** Objective **
Rewrite the data below, changing every "colour" to "color" and keeping everything else identical.

Dataset entries:
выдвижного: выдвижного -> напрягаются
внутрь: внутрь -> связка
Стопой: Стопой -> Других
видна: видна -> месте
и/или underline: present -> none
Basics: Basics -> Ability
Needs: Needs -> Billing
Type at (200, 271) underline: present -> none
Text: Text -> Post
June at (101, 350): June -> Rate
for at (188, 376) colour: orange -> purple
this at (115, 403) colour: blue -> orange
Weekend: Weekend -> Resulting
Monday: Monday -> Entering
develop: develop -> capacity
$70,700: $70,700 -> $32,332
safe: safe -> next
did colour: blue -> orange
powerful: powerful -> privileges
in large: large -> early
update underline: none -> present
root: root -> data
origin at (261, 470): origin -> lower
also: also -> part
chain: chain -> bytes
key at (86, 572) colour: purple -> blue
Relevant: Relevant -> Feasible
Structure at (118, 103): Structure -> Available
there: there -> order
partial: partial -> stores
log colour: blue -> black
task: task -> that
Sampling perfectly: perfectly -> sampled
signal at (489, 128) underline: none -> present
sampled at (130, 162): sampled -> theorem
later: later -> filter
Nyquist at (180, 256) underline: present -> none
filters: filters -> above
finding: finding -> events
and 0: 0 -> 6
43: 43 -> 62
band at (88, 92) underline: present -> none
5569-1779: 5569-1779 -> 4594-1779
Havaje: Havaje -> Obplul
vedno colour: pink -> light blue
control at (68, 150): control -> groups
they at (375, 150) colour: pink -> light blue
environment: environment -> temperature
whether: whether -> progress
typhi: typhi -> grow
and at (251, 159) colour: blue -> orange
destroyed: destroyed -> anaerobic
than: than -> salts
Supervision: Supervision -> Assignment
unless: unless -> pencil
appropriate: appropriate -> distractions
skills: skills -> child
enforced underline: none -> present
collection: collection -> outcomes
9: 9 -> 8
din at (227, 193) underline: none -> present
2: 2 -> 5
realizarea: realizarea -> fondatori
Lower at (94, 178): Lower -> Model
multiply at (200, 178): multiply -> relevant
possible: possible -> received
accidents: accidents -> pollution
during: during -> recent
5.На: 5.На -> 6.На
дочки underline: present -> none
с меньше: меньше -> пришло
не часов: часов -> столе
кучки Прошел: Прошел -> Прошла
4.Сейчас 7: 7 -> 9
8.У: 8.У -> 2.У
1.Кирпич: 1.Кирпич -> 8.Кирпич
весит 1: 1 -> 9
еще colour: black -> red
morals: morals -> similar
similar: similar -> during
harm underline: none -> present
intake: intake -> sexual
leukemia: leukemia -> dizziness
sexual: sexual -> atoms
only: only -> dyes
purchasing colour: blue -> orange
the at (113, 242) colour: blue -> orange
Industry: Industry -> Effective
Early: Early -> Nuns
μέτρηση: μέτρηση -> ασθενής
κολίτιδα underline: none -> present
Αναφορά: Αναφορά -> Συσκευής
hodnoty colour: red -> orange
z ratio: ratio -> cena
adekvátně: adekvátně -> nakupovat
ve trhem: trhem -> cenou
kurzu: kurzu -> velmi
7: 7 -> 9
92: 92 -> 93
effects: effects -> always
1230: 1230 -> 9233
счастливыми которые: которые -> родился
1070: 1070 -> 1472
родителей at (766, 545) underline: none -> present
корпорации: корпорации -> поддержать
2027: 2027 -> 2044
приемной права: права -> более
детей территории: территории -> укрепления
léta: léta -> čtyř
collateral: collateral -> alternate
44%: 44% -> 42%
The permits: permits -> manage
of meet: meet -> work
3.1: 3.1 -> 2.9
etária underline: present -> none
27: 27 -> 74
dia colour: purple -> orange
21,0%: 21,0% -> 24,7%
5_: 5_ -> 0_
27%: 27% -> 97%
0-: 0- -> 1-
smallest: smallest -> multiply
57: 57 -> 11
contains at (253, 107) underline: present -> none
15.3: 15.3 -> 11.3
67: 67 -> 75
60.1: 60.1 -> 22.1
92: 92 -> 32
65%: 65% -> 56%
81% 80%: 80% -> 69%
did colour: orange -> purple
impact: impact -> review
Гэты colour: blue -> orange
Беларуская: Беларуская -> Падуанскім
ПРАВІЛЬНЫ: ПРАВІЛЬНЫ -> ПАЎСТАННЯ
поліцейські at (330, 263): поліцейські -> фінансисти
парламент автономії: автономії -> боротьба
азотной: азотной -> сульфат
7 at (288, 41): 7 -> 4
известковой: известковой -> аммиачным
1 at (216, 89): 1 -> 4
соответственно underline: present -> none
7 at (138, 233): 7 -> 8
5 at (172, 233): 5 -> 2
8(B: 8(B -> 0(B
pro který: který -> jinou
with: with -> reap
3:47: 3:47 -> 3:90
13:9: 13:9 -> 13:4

** Solution to the exercise **
выдвижного: выдвижного -> напрягаются
внутрь: внутрь -> связка
Стопой: Стопой -> Других
видна: видна -> месте
и/или underline: present -> none
Basics: Basics -> Ability
Needs: Needs -> Billing
Type at (200, 271) underline: present -> none
Text: Text -> Post
June at (101, 350): June -> Rate
for at (188, 376) color: orange -> purple
this at (115, 403) color: blue -> orange
Weekend: Weekend -> Resulting
Monday: Monday -> Entering
develop: develop -> capacity
$70,700: $70,700 -> $32,332
safe: safe -> next
did color: blue -> orange
powerful: powerful -> privileges
in large: large -> early
update underline: none -> present
root: root -> data
origin at (261, 470): origin -> lower
also: also -> part
chain: chain -> bytes
key at (86, 572) color: purple -> blue
Relevant: Relevant -> Feasible
Structure at (118, 103): Structure -> Available
there: there -> order
partial: partial -> stores
log color: blue -> black
task: task -> that
Sampling perfectly: perfectly -> sampled
signal at (489, 128) underline: none -> present
sampled at (130, 162): sampled -> theorem
later: later -> filter
Nyquist at (180, 256) underline: present -> none
filters: filters -> above
finding: finding -> events
and 0: 0 -> 6
43: 43 -> 62
band at (88, 92) underline: present -> none
5569-1779: 5569-1779 -> 4594-1779
Havaje: Havaje -> Obplul
vedno color: pink -> light blue
control at (68, 150): control -> groups
they at (375, 150) color: pink -> light blue
environment: environment -> temperature
whether: whether -> progress
typhi: typhi -> grow
and at (251, 159) color: blue -> orange
destroyed: destroyed -> anaerobic
than: than -> salts
Supervision: Supervision -> Assignment
unless: unless -> pencil
appropriate: appropriate -> distractions
skills: skills -> child
enforced underline: none -> present
collection: collection -> outcomes
9: 9 -> 8
din at (227, 193) underline: none -> present
2: 2 -> 5
realizarea: realizarea -> fondatori
Lower at (94, 178): Lower -> Model
multiply at (200, 178): multiply -> relevant
possible: possible -> received
accidents: accidents -> pollution
during: during -> recent
5.На: 5.На -> 6.На
дочки underline: present -> none
с меньше: меньше -> пришло
не часов: часов -> столе
кучки Прошел: Прошел -> Прошла
4.Сейчас 7: 7 -> 9
8.У: 8.У -> 2.У
1.Кирпич: 1.Кирпич -> 8.Кирпич
весит 1: 1 -> 9
еще color: black -> red
morals: morals -> similar
similar: similar -> during
harm underline: none -> present
intake: intake -> sexual
leukemia: leukemia -> dizziness
sexual: sexual -> atoms
only: only -> dyes
purchasing color: blue -> orange
the at (113, 242) color: blue -> orange
Industry: Industry -> Effective
Early: Early -> Nuns
μέτρηση: μέτρηση -> ασθενής
κολίτιδα underline: none -> present
Αναφορά: Αναφορά -> Συσκευής
hodnoty color: red -> orange
z ratio: ratio -> cena
adekvátně: adekvátně -> nakupovat
ve trhem: trhem -> cenou
kurzu: kurzu -> velmi
7: 7 -> 9
92: 92 -> 93
effects: effects -> always
1230: 1230 -> 9233
счастливыми которые: которые -> родился
1070: 1070 -> 1472
родителей at (766, 545) underline: none -> present
корпорации: корпорации -> поддержать
2027: 2027 -> 2044
приемной права: права -> более
детей территории: территории -> укрепления
léta: léta -> čtyř
collateral: collateral -> alternate
44%: 44% -> 42%
The permits: permits -> manage
of meet: meet -> work
3.1: 3.1 -> 2.9
etária underline: present -> none
27: 27 -> 74
dia color: purple -> orange
21,0%: 21,0% -> 24,7%
5_: 5_ -> 0_
27%: 27% -> 97%
0-: 0- -> 1-
smallest: smallest -> multiply
57: 57 -> 11
contains at (253, 107) underline: present -> none
15.3: 15.3 -> 11.3
67: 67 -> 75
60.1: 60.1 -> 22.1
92: 92 -> 32
65%: 65% -> 56%
81% 80%: 80% -> 69%
did color: orange -> purple
impact: impact -> review
Гэты color: blue -> orange
Беларуская: Беларуская -> Падуанскім
ПРАВІЛЬНЫ: ПРАВІЛЬНЫ -> ПАЎСТАННЯ
поліцейські at (330, 263): поліцейські -> фінансисти
парламент автономії: автономії -> боротьба
азотной: азотной -> сульфат
7 at (288, 41): 7 -> 4
известковой: известковой -> аммиачным
1 at (216, 89): 1 -> 4
соответственно underline: present -> none
7 at (138, 233): 7 -> 8
5 at (172, 233): 5 -> 2
8(B: 8(B -> 0(B
pro který: který -> jinou
with: with -> reap
3:47: 3:47 -> 3:90
13:9: 13:9 -> 13:4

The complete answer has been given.